## Problem description
Copy each of the lines below verbatim, omitting the pictures from your answer.

BEGIN Data

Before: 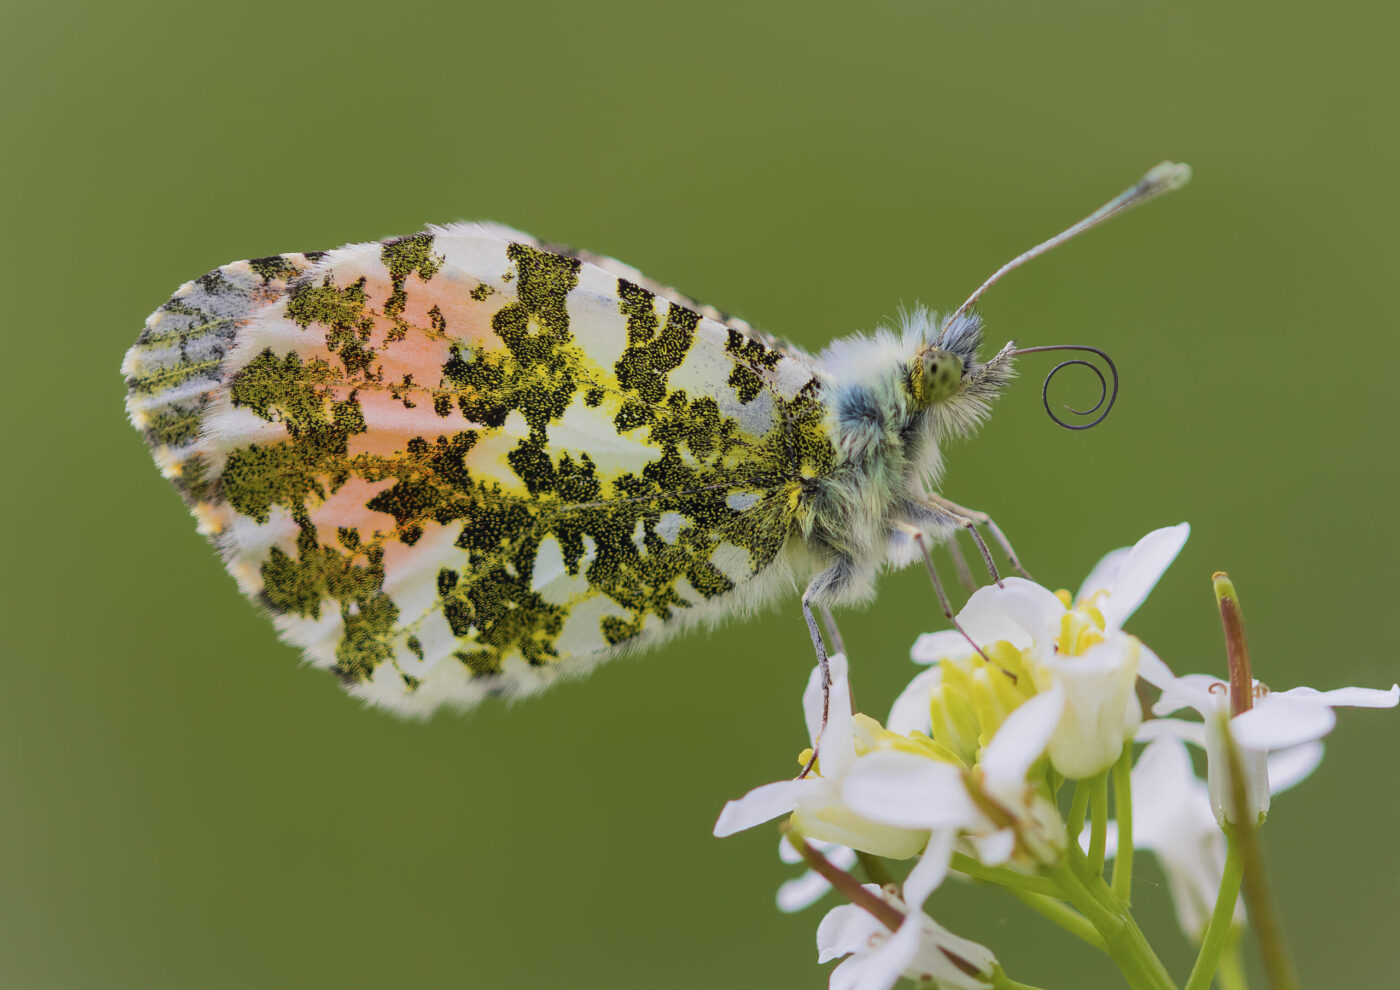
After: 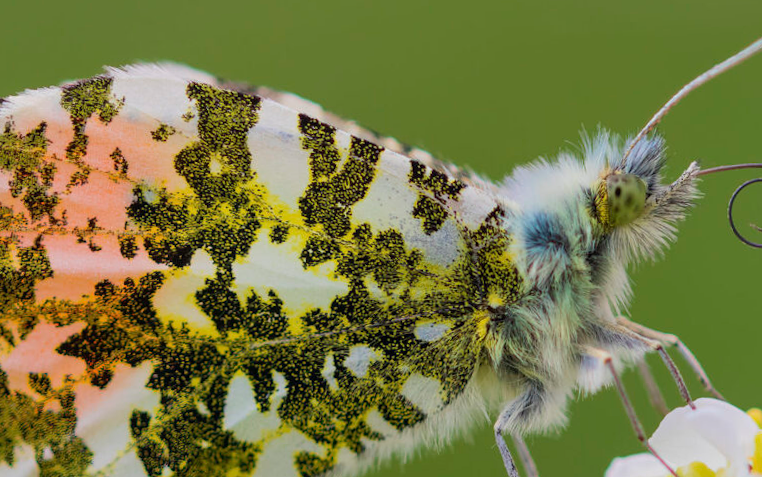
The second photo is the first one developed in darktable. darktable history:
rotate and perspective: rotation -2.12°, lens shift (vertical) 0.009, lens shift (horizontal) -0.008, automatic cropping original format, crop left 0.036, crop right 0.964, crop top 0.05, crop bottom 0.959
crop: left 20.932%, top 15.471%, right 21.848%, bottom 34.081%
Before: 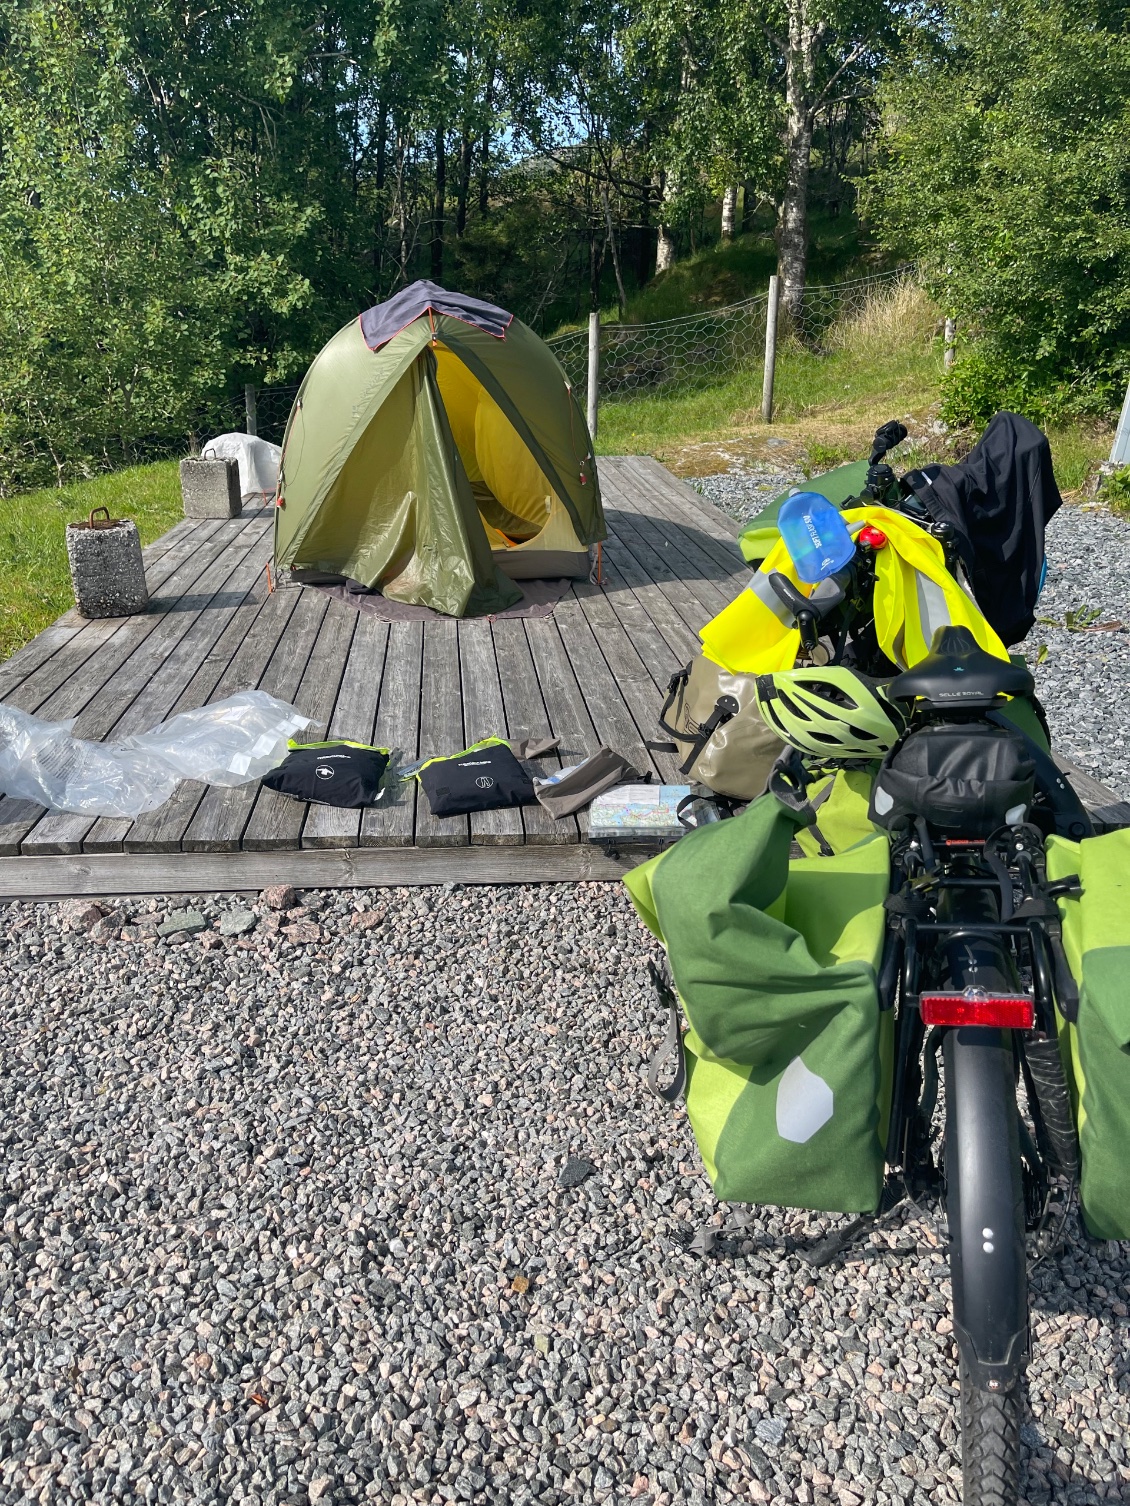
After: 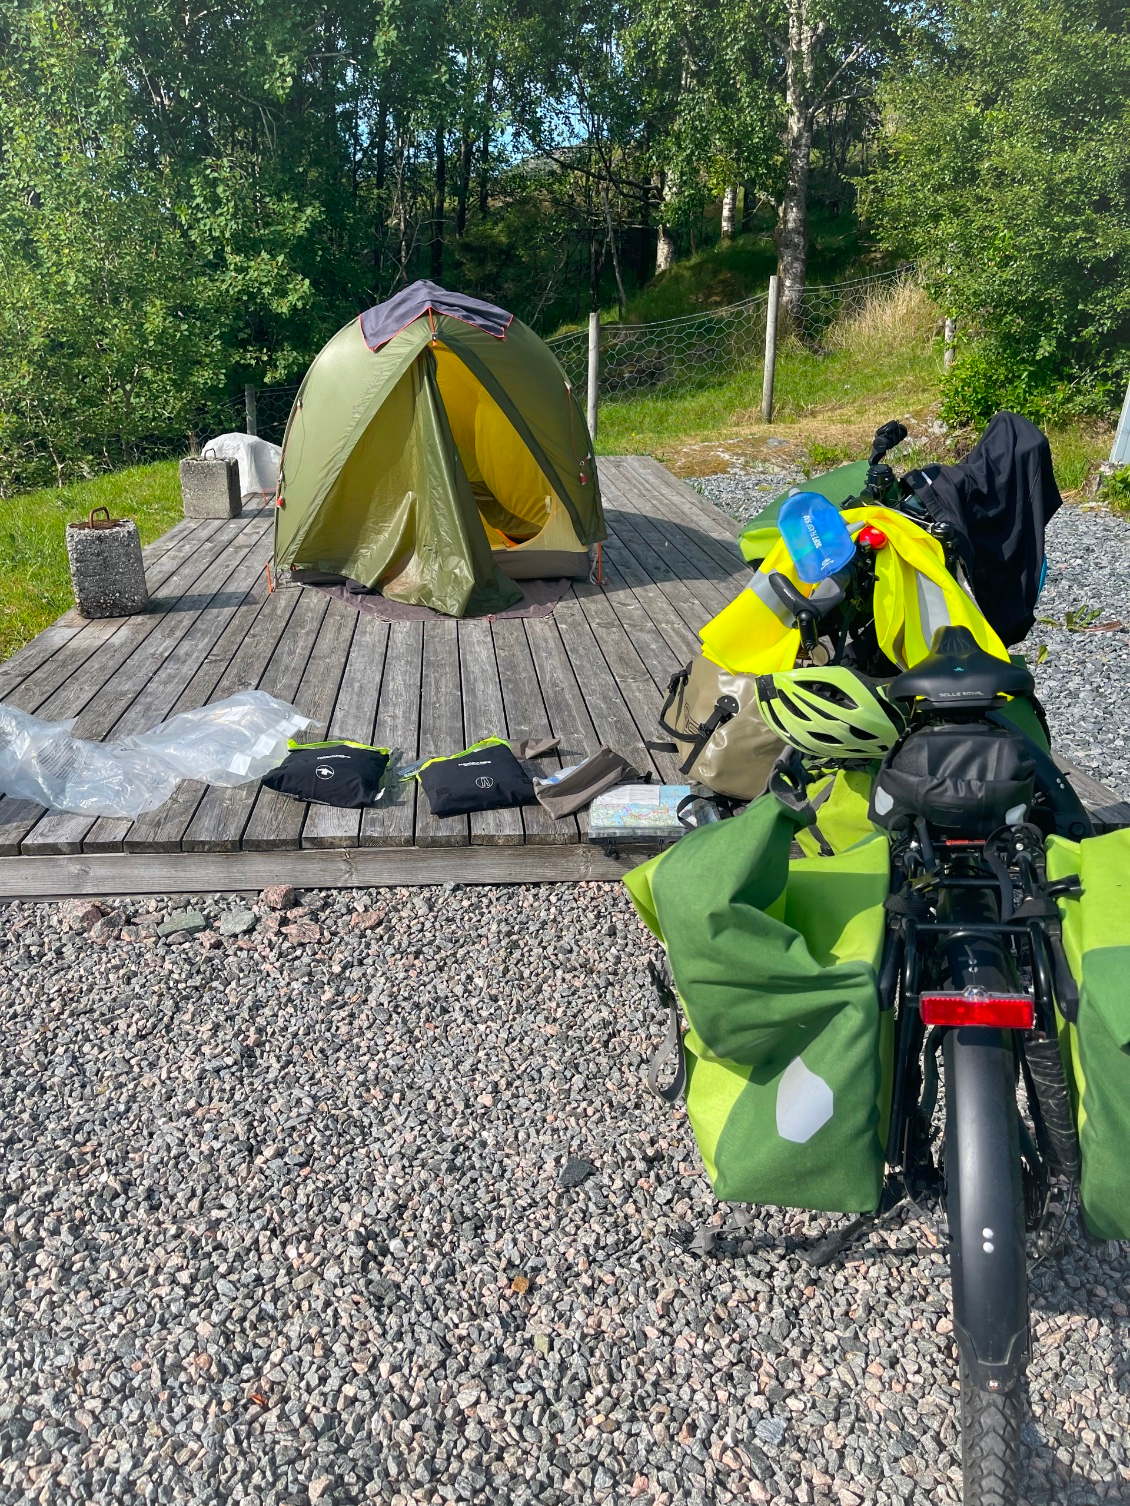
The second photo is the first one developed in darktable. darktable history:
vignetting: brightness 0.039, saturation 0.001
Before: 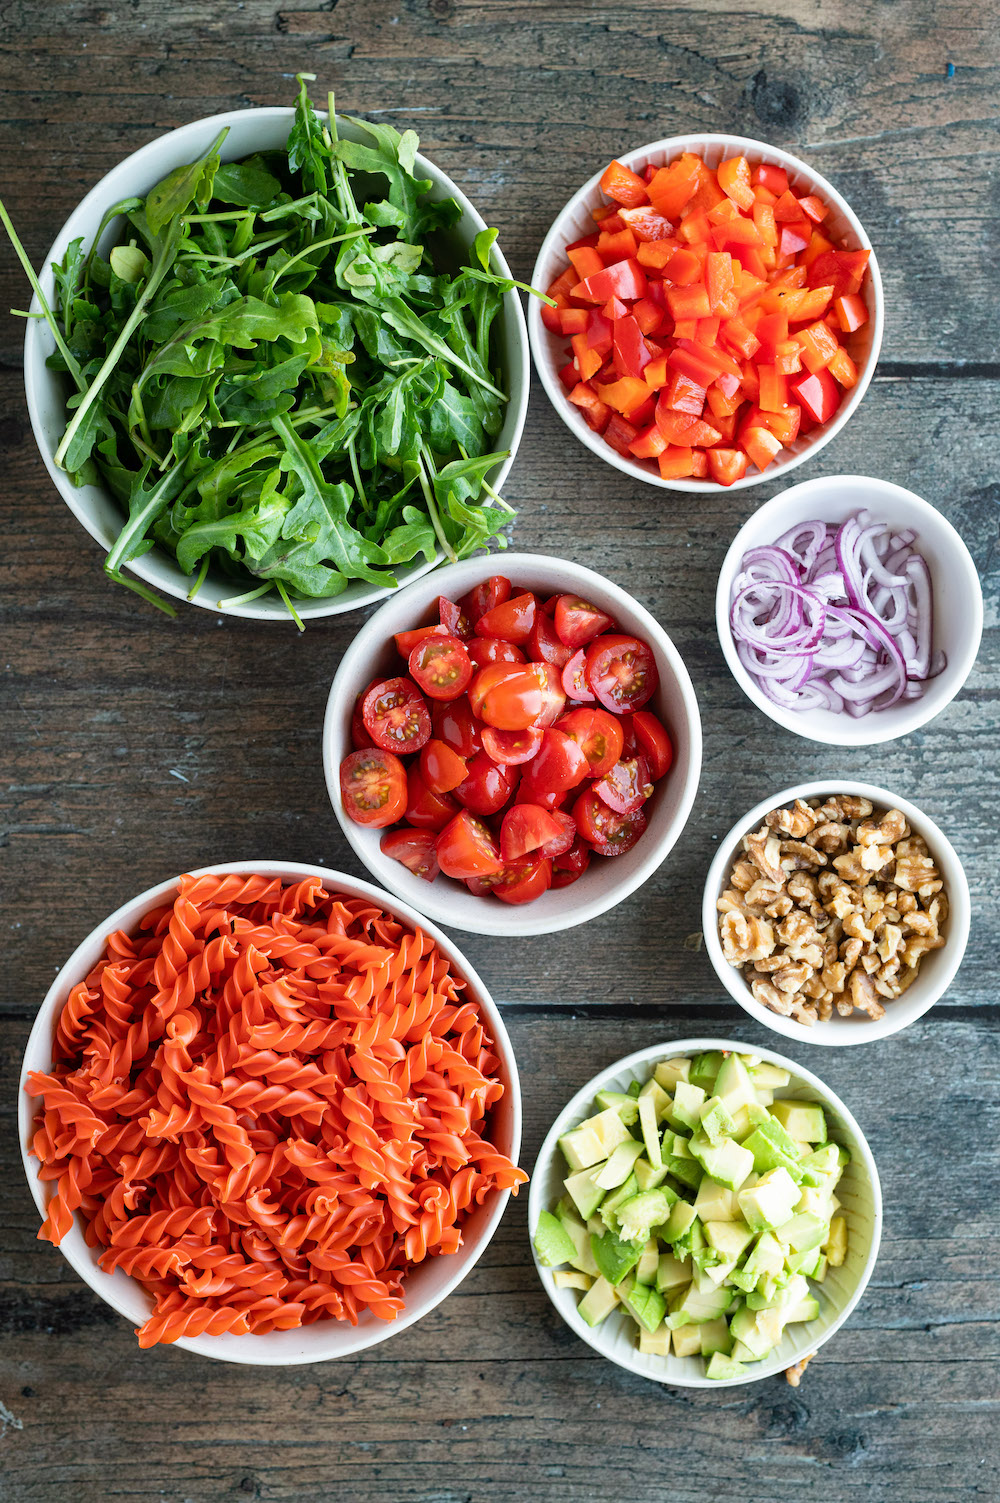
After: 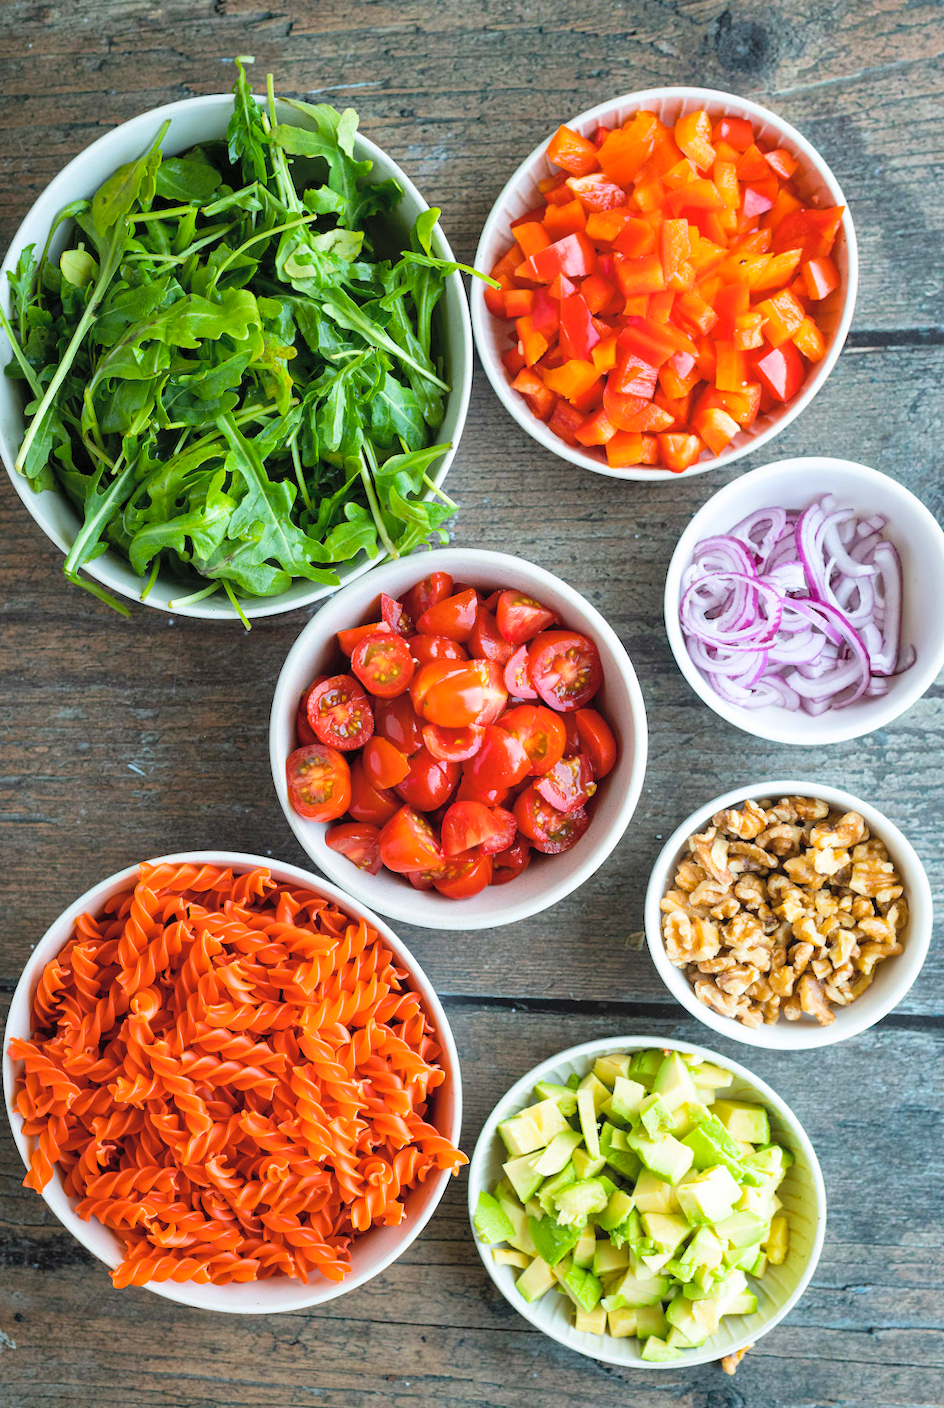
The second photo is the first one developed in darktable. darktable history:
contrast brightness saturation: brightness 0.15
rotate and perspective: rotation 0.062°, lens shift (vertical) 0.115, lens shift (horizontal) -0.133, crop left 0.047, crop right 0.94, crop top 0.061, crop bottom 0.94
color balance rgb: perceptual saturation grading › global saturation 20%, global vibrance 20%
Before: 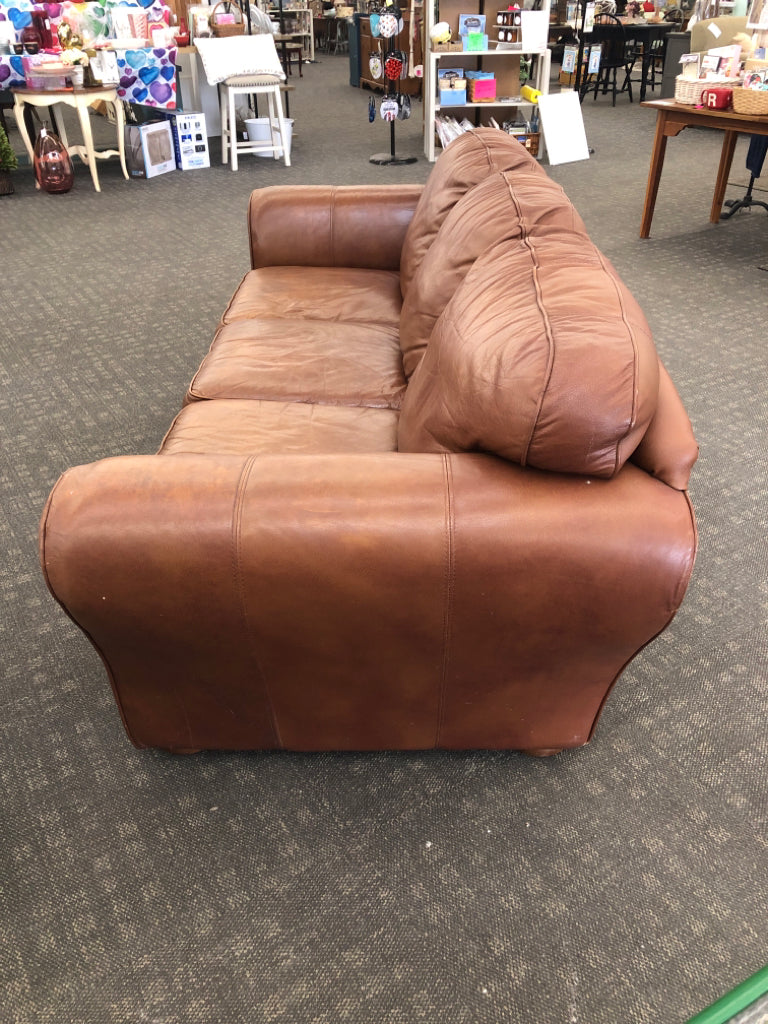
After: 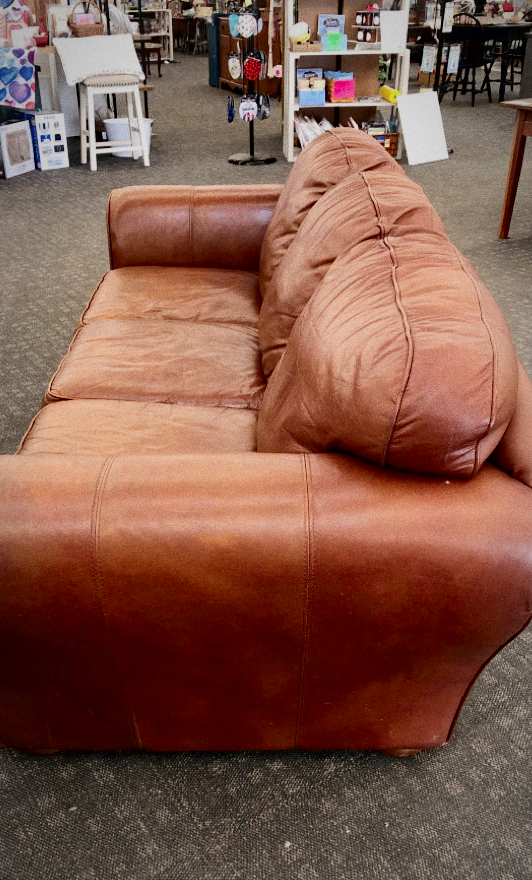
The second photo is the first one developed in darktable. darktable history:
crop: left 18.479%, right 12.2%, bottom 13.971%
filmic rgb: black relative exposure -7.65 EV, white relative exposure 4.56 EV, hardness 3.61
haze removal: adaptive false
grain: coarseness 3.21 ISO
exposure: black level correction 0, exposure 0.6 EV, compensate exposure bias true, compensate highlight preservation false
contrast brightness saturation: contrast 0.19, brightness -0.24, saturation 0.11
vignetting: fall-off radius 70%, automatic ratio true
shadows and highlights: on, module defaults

END Data

## Reply to the exercise
Before: 
After: 
The second photo is the first one developed in darktable. darktable history:
rotate and perspective: rotation -2.12°, lens shift (vertical) 0.009, lens shift (horizontal) -0.008, automatic cropping original format, crop left 0.036, crop right 0.964, crop top 0.05, crop bottom 0.959
crop: left 20.932%, top 15.471%, right 21.848%, bottom 34.081%
Before: 
After: 
The second photo is the first one developed in darktable. darktable history:
vignetting: brightness 0.039, saturation 0.001
Before: 
After: 
The second photo is the first one developed in darktable. darktable history:
contrast brightness saturation: brightness 0.15
rotate and perspective: rotation 0.062°, lens shift (vertical) 0.115, lens shift (horizontal) -0.133, crop left 0.047, crop right 0.94, crop top 0.061, crop bottom 0.94
color balance rgb: perceptual saturation grading › global saturation 20%, global vibrance 20%
Before: 
After: 
The second photo is the first one developed in darktable. darktable history:
crop: left 18.479%, right 12.2%, bottom 13.971%
filmic rgb: black relative exposure -7.65 EV, white relative exposure 4.56 EV, hardness 3.61
haze removal: adaptive false
grain: coarseness 3.21 ISO
exposure: black level correction 0, exposure 0.6 EV, compensate exposure bias true, compensate highlight preservation false
contrast brightness saturation: contrast 0.19, brightness -0.24, saturation 0.11
vignetting: fall-off radius 70%, automatic ratio true
shadows and highlights: on, module defaults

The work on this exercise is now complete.